ESSEN, 2 May 2019 – German coal giant RWE will be an increasingly bad investment as long as its coal-fired power plants stay in operation, and while its destruction of villages and the Hambach Forest continues, warn Urgewald and Europe Beyond Coal.

In recent months, the EU carbon price has skyrocketed, investors are increasingly calling for a 2030 coal phase out timeline for Europe, the German Coal Commission has delivered its coal exit pathway, and the Norwegian Pension Fund has tightened its coal exclusion criteria (1).

“According to Urgewald’s research, the new exclusion criteria proposed in Norway will lead to a divestment of RWE shares. It is one example of how RWE is constantly losing investor confidence. If the company wants to prove it can cope with the necessities of the climate crisis, the management must become the driver of a quick coal phase-out,” said Katrin Ganswindt, Urgewald Climate Campaigner.

Meanwhile, RWE is refusing to acknowledge this new reality and commit to stopping the destruction of the Hambach Forest or nearby churches and villages, putting both its reputation and that of its investors at risk. While ever-growing protests call for the company to abandon its coal-burning operations, RWE CEO Schmitz still advocates for coal.

“RWE is running a real risk of rapid decline in profitability thanks to its high carbon assets. The shareholders need to become stewards and steer the company on the right path. RWE should present a roadmap at plant level, which leads to a just coal phase-out by 2030. If it does not do so, the financial community must withdraw their support and divest,” said Kaarina Kolle, Finance and Utility Coordinator at Europe Beyond Coal.

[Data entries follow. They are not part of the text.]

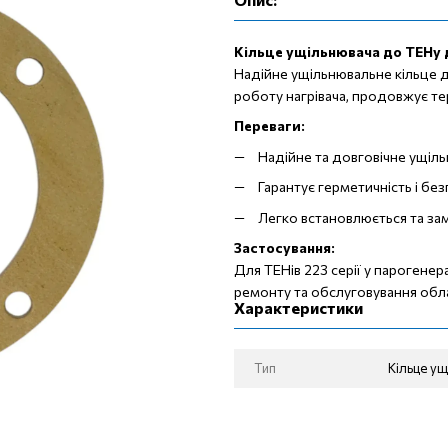
Кільце ущільнювача до ТЕНу д
Надійне ущільнювальне кільце дл
роботу нагрівача, продовжує те
Переваги:
Надійне та довговічне ущіль
Гарантує герметичність і без
Легко встановлюється та за
Застосування:
Для ТЕНів 223 серії у парогене
ремонту та обслуговування обл
Характеристики
Тип
Кільце у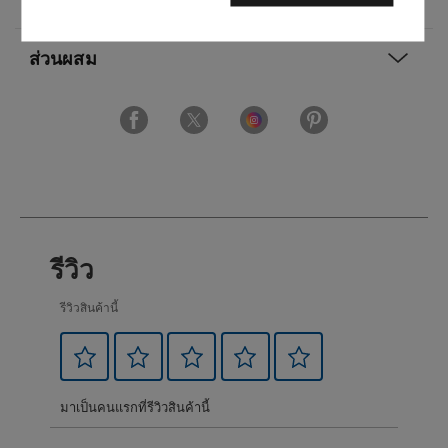
ส่วนผสม
รีวิว
รีวิวสินค้านี้
มาเป็นคนแรกที่รีวิวสินค้านี้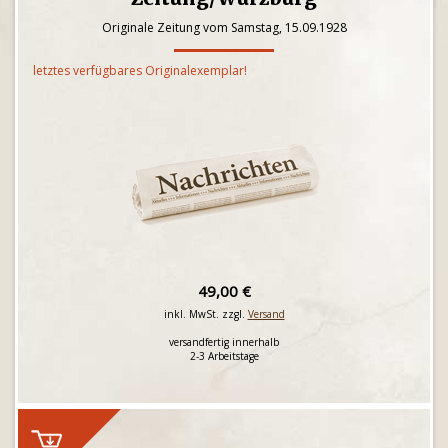
Originale Zeitung vom Samstag, 15.09.1928
letztes verfügbares Originalexemplar!
49,00 €
inkl. MwSt. zzgl.
Versand
versandfertig innerhalb
2-3 Arbeitstage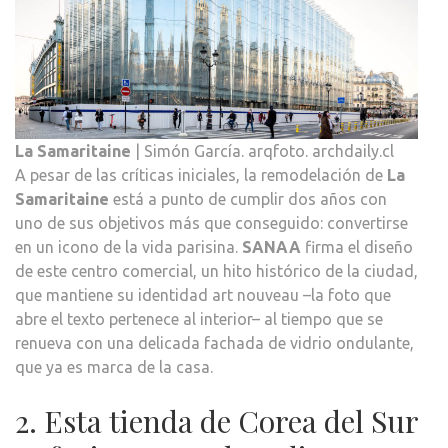
La Samaritaine
| Simón García. arqfoto. archdaily.cl
A pesar de las críticas iniciales, la remodelación de
La
Samaritaine
está a punto de cumplir dos años con
uno de sus objetivos más que conseguido: convertirse
en un icono de la vida parisina.
SANAA
firma el diseño
de este centro comercial, un hito histórico de la ciudad,
que mantiene su identidad art nouveau –la foto que
abre el texto pertenece al interior– al tiempo que se
renueva con una delicada fachada de vidrio ondulante,
que ya es marca de la casa.
2. Esta tienda de Corea del Sur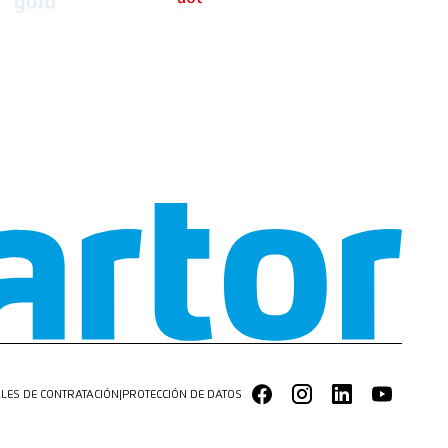
LES DE CONTRATACIÓN
|
PROTECCIÓN DE DATOS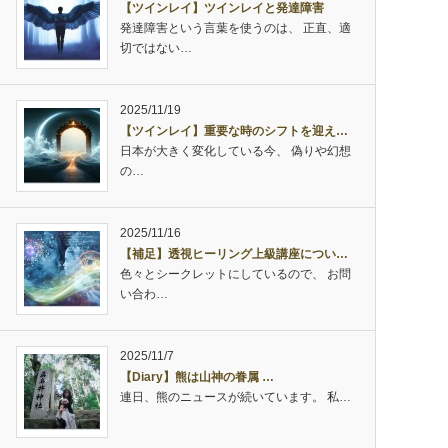
【ツインレイ】ツインレイと発達障害
発達障害という言葉を使うのは、 正直、適
切ではない…
2025/11/19
【ツインレイ】重要な時のシフトを迎え…
日本が大きく変化している今、 偽りや幻想
の…
2025/11/16
【補足】透視ヒーリング上級講座につい…
色々とシークレットにしているので、 お問
い合わ…
2025/11/7
【Diary】熊は山神の眷属 …
連日、熊のニュースが続いています。 私…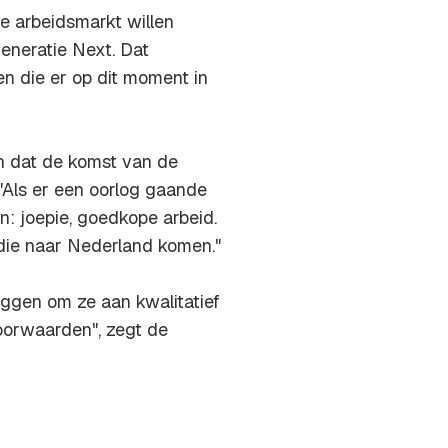
e arbeidsmarkt willen
eneratie Next. Dat
en die er op dit moment in
en dat de komst van de
"Als er een oorlog gaande
en: joepie, goedkope arbeid.
die naar Nederland komen."
liggen om ze aan kwalitatief
orwaarden", zegt de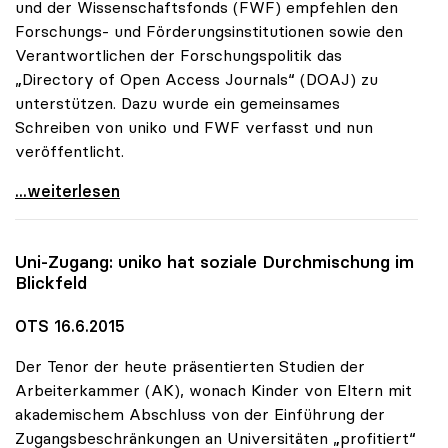
und der Wissenschaftsfonds (FWF) empfehlen den
Forschungs- und Förderungsinstitutionen sowie den
Verantwortlichen der Forschungspolitik das
„Directory of Open Access Journals“ (DOAJ) zu
unterstützen. Dazu wurde ein gemeinsames
Schreiben von uniko und FWF verfasst und nun
veröffentlicht.
uniko und FWF empfehlen Unterstützung des
...weiterlesen
Uni-Zugang:
uniko
hat soziale Durchmischung im
Blickfeld
OTS 16.6.2015
Der Tenor der heute präsentierten Studien der
Arbeiterkammer (AK), wonach Kinder von Eltern mit
akademischem Abschluss von der Einführung der
Zugangsbeschränkungen an Universitäten „profitiert“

Despite RWE’s upcoming acquisition of E.ON’s renewable capacity, the company remains the most polluting utility in Europe with annual emissions equaling Romania’s. After the acquisition, it will only have a 14% renewables’ share in its energy production, compared to about 40% nationwide in Germany. The core of RWE’s polluting business model remains intact despite the newly acquired renewable assets.

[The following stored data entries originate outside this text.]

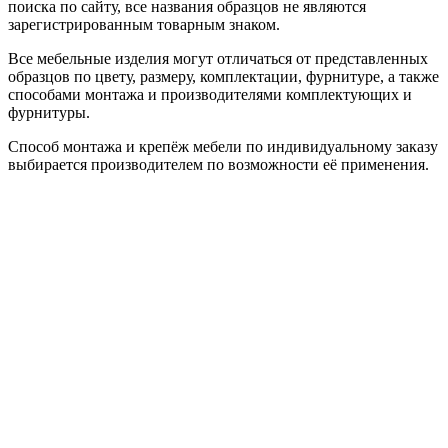
поиска по сайту, все названия образцов не являются
зарегистрированным товарным знаком.
Все мебельные изделия могут отличаться от представленных
образцов по цвету, размеру, комплектации, фурнитуре, а также
способами монтажа и производителями комплектующих и
фурнитуры.
Способ монтажа и крепёж мебели по индивидуальному заказу
выбирается производителем по возможности её применения.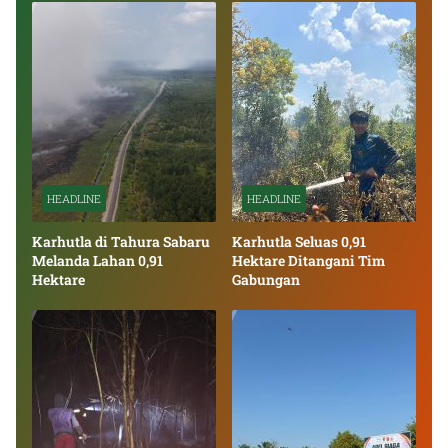
HEADLINE
HEADLINE
Karhutla di Tahura Sabaru
Karhutla Seluas 0,91
Melanda Lahan 0,91
Hektare Ditangani Tim
Hektare
Gabungan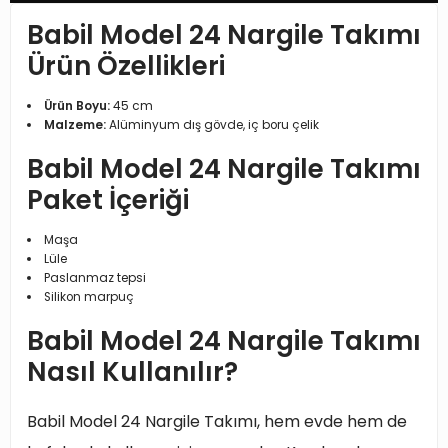
Babil Model 24 Nargile Takımı
Ürün Özellikleri
Ürün Boyu:
45 cm
Malzeme:
Alüminyum dış gövde, iç boru çelik
Babil Model 24 Nargile Takımı
Paket İçeriği
Maşa
Lüle
Paslanmaz tepsi
Silikon marpuç
Babil Model 24 Nargile Takımı
Nasıl Kullanılır?
Babil Model 24 Nargile Takımı, hem evde hem de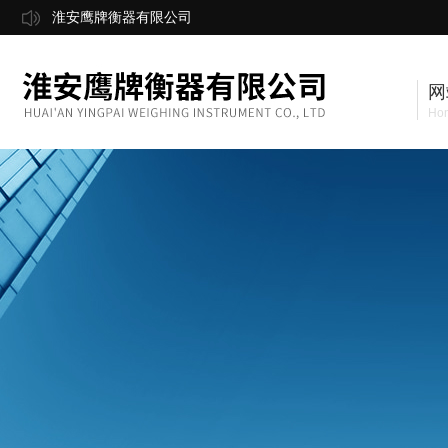
淮安鹰牌衡器有限公司
网
Ho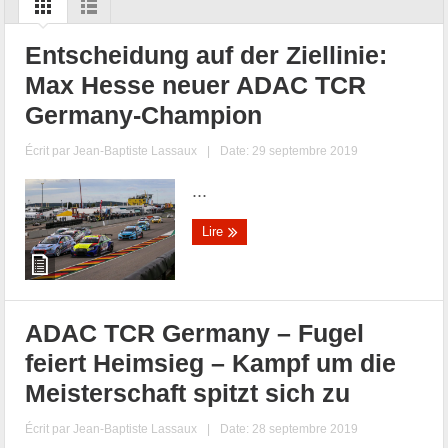
Entscheidung auf der Ziellinie:
Max Hesse neuer ADAC TCR
Germany-Champion
Écrit par
Jean-Baptiste Lassaux
|
Date: 29 septembre 2019
...
Lire
ADAC TCR Germany – Fugel
feiert Heimsieg – Kampf um die
Meisterschaft spitzt sich zu
Écrit par
Jean-Baptiste Lassaux
|
Date: 28 septembre 2019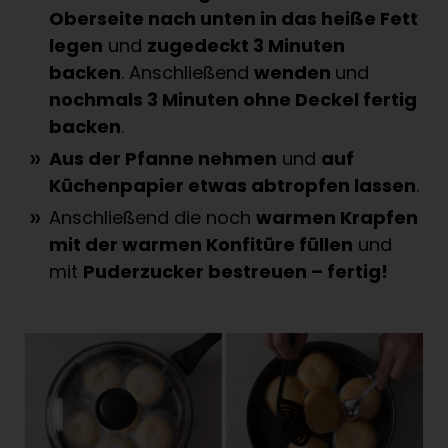
Oberseite nach unten in das heiße Fett
legen
und
zugedeckt 3 Minuten
backen
. Anschließend
wenden
und
nochmals 3 Minuten ohne Deckel fertig
backen
.
Aus der Pfanne nehmen
und
auf
Küchenpapier etwas abtropfen lassen
.
Anschließend die noch
warmen Krapfen
mit der warmen Konfitüre füllen
und
mit
Puderzucker bestreuen – fertig!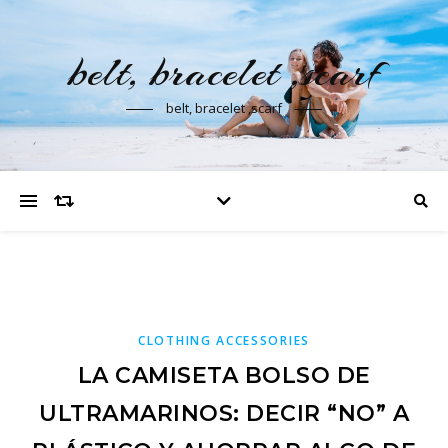
belt, bracelet ,scarf
belt, bracelet ,scarf
CLOTHING ACCESSORIES
LA CAMISETA BOLSO DE
ULTRAMARINOS: DECIR “NO” A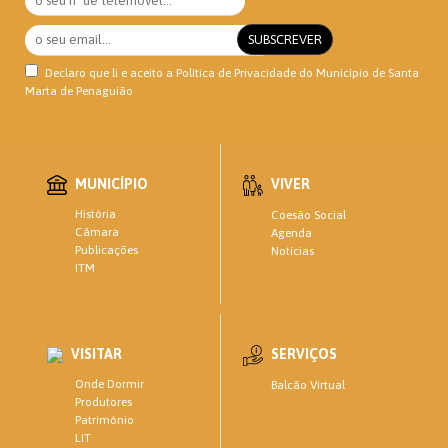
Declaro que li e aceito a
Política de Privacidade
do Município de Santa
Marta de Penaguião
MUNICÍPIO
VIVER
História
Coesão Social
Câmara
Agenda
Publicações
Notícias
ITM
VISITAR
SERVIÇOS
Onde Dormir
Balcão Virtual
Produtores
Património
LIT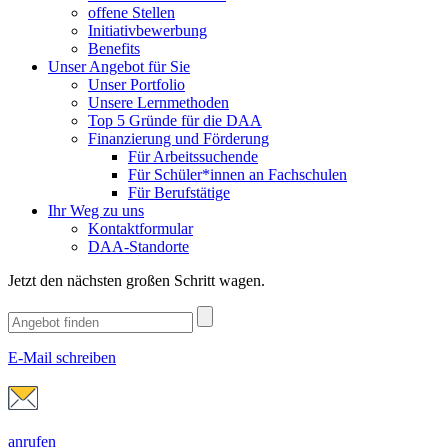
offene Stellen
Initiativbewerbung
Benefits
Unser Angebot für Sie
Unser Portfolio
Unsere Lernmethoden
Top 5 Gründe für die DAA
Finanzierung und Förderung
Für Arbeitssuchende
Für Schüler*innen an Fachschulen
Für Berufstätige
Ihr Weg zu uns
Kontaktformular
DAA-Standorte
Jetzt den nächsten großen Schritt wagen.
E-Mail schreiben
anrufen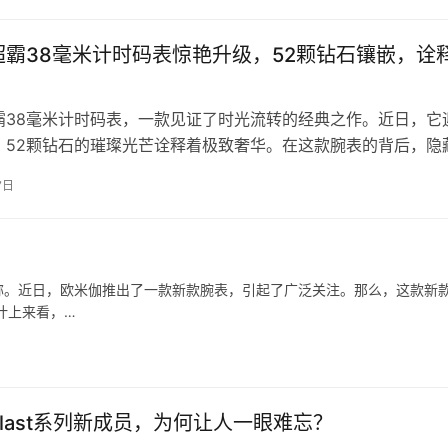
超霸38毫米计时码表惊艳升级，52颗钻石镶嵌，诠
！
霸38毫米计时码表，一款见证了时光流转的经典之作。近日，它
，52颗钻石的璀璨光芒诠释着极致奢华。在这款腕表的背后，隐
承与创新的故事。 提及欧米茄…
7日
称。近日，欧米伽推出了一款新款腕表，引起了广泛关注。那么，这款新
计上来看，…
last系列新成员，为何让人一眼难忘？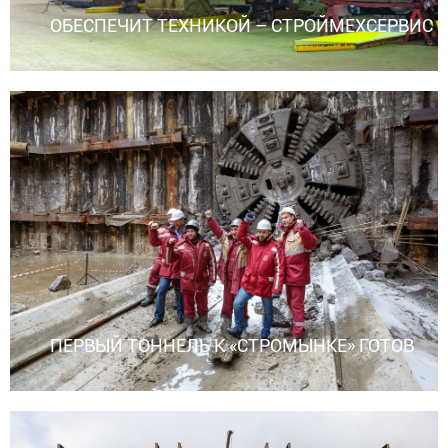
ОБЕСПЕЧИТ ТЕХНИКОЙ – СТРОЙМЕХСЕРВИС
ПЕРВЫЙ ТОННЕЛЬ К «СТРОМЫНКЕ» ГОТОВ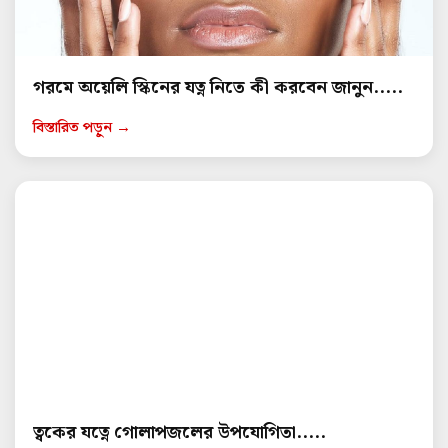
গরমে অয়েলি স্কিনের যত্ন নিতে কী করবেন জানুন.....
বিস্তারিত পড়ুন →
ত্বকের যত্নে গোলাপজলের উপযোগিতা.....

“It’s as if RWE is being consciously driven towards a cliff edge, destroying the health and wellbeing of communities on the way. RWE’s coal assets must be retired and its business model overhauled so it is fit for purpose in the modern world. We are convinced that this can only truly happen under new leadership,” concluded Kolle.

 

Further Reading:

RWE – A Briefing for Investors, Insurers and Banks (December 2018)
(by: Europe Beyond Coal, BankTrack, Sandbag, Urgewald, The Sunrise Project and WWF European Policy Office)
https://beyond-coal.eu/wp-content/uploads/2018/12/EBC_RWE_briefing_paper.pdf

 

Contacts:

Kaarina Kolle, Coal Finance and Utility Coordinator, Europe Beyond Coal
kkolle@wwf.eu, +32 4 83 26 20 75 (Finnish, English)

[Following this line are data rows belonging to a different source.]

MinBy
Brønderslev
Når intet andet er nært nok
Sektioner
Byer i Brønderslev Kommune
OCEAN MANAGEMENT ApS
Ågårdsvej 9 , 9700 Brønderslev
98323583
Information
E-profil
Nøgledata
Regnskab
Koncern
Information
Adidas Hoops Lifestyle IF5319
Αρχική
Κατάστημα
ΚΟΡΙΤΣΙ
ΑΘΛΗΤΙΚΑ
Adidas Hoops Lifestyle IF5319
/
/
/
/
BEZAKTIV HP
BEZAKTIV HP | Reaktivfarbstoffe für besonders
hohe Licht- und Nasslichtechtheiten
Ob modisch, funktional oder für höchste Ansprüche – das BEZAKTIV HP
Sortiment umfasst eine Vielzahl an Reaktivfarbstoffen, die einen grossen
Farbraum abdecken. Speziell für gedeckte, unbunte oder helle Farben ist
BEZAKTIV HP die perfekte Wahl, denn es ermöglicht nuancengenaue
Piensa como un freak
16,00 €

Greg McNevin, Communications Director, Europe Beyond Coal
greg@beyond-coal.eu, +49 1605 247 857 (English)

Moritz Schröder-Therre, Communications Director, Urgewald
moritz@urgewald.org, +49 176 640 799 65 (English, German)

 

Notes:

  1. White Paper to be approved by the parliament by June 5. English Summary: http://ow.ly/EbXu30osnh4. Due to the recommendations of the Norwegian Ministry of Finance, the Pension Fund will strengthen its coal exclusion policy and also shed companies with an installed coal power capacity of more than 10.000 megawatts or an annual coal production of more than 20 million tonnes. According to Urgewald’s calculations, RWE fails on both criteria.